The NFU broadly welcomed the plans but said they included no actual new money.
Farming protest groups say more needs to be done to protect UK farmers from competition posed by cheaper imports.
Mr Sunak made a bid to win farmers' trust, telling them that he believed food security "was a vital part of our national security".
"As farming changes, how we work with you in government must change too," he said.
The conference, in Birmingham, comes as farmers are struggling with rising costs, low supermarket prices and a new post-Brexit farm payments scheme that many say has focused on environmental policy over food productivity.
Josie Lewis, 25, has taken on the family dairy farm of about 200 cows in Calne, Wilts.
"I have never done anything other than farming," she told BBC News.
"I love my job. It's hard but so rewarding."
But "having enough money to pay the bills at the end of the month is a problem," Mrs Lewis said.
She added that she believed farmers had to go through too much bureaucracy to access government grants, while being undercut by cheaper food imports from countries with lower welfare standards than the UK.
"British farming is in a crisis," Mrs Lewis said.
"At the end of the day, who is going to be feeding great Britain as a country? We can't keep relying on imported goods.
"We need the government to listen to us and give us a bit more backing with funding and schemes so we can move forward and continue making a good product for members of the public."
Mr Sunak said £220m will be put into new food-productivity schemes, farm technology and automation to "reduce reliance on overseas workers" during the next financial year.
Food security
He also announced plans to cut bureaucracy around permitted development rights, so farmers can more easily diversify and develop new businesses, such as farm shops, commercial space and sporting venues.
And, while regulations are due to be laid in Parliament on Wednesday to ensure reasonable contracts for the dairy sector, similar rules for the pig and egg sector will follow.
Mr Sunak also announced the Farm to Fork food-security summit held last year will become an annual event.
He also told delegates that "we don't celebrate you enough and so on behalf of the nation I just wanted to say thank you," before saying: "I've got your back."
Ahead of the conference, many farming campaign groups had said the government needed to do more and that protests, like those in Dover over the weekend, may follow.
Martin Fox, one of the founders of Proud to Farm, said the government had already "lost the trust of the farming sector" and farmers felt "the NFU isn't listening to their concerns".

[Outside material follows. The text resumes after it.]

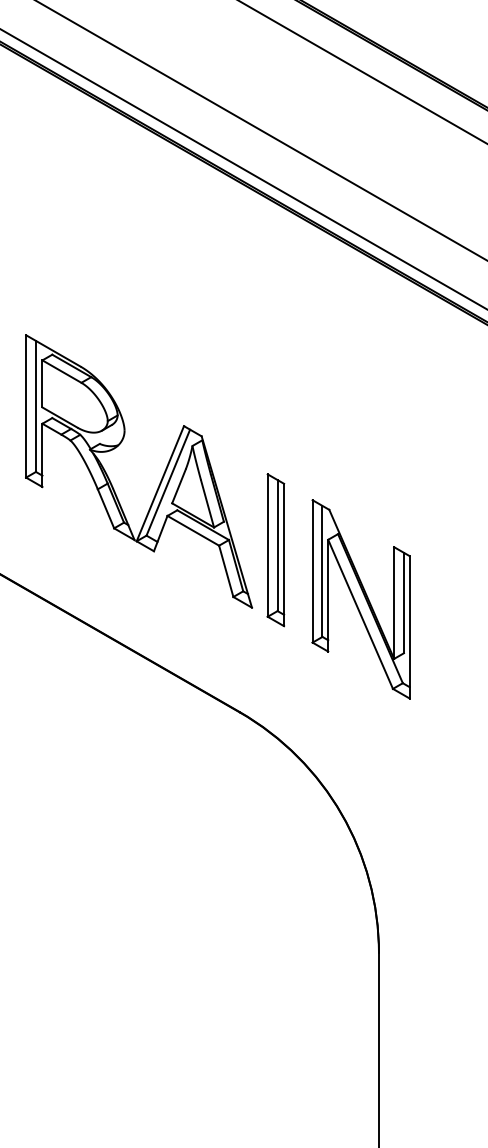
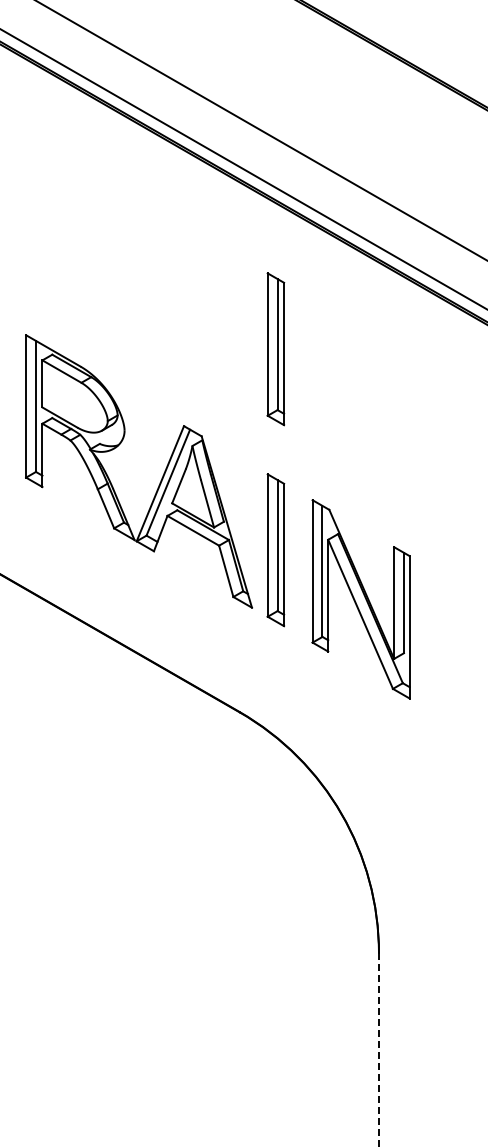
line at (362, 72): present -> none
part at (275, 349): none -> present
line at (378, 1050): solid -> dashed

Save British Farming co-founder Liz Webster, a mixed arable and beef farmer, said: "Successive governments have given too much control to the supermarkets, who've been in a price war with each other, and it's just been a drive to make everything cheap - as cheap as possible.
"But we are tied to high standards as well, so it means that we are farming as a charity in many ways."
Get Fair about Farming founder Guy Singh-Watson said a long-term plan was needed to develop more routes to market for farmers, which "would not only allow British family farmers to make a fair return on their produce but also allow them to invest in decent jobs for rural communities, protecting our climate and nature and strengthening our supply of high-quality, homegrown food for generations to come".
'Instability and volatility'
NFU president Minette Batters told BBC Breakfast that although the funding pledged by the government is "old money", she welcomed a "definite step-change" by the prime minister in what she described as "effectively a new business plan for agriculture".
She said: "What we want to see is a solid plan for food production so these [farming] businesses know the road that they are on."
Ms Batters' speech to the annual conference - her last as president - also highlighted mental health problems in the farming sector.
"We know how hard farming is sometimes. We know the toll it can take. We know that mental health for many in farming is being pushed to breaking point," she said.
She also added that farmers and growers were facing "instability and volatility" when what they really needed was "certainty", with growing food given as much support as environmental work.
"The only way forward is to place as much value on the production of food as we do on protecting our environment. I've always said these things are two sides of the same coin," she said.
Meanwhile, Labour's shadow environment, food and rural affairs secretary, Steve Reed, said the government had "undermined" British farming.
"They put up trade barriers that blocked food exports and let energy bills soar out of control, crippling producers and putting thousands out of business," he said.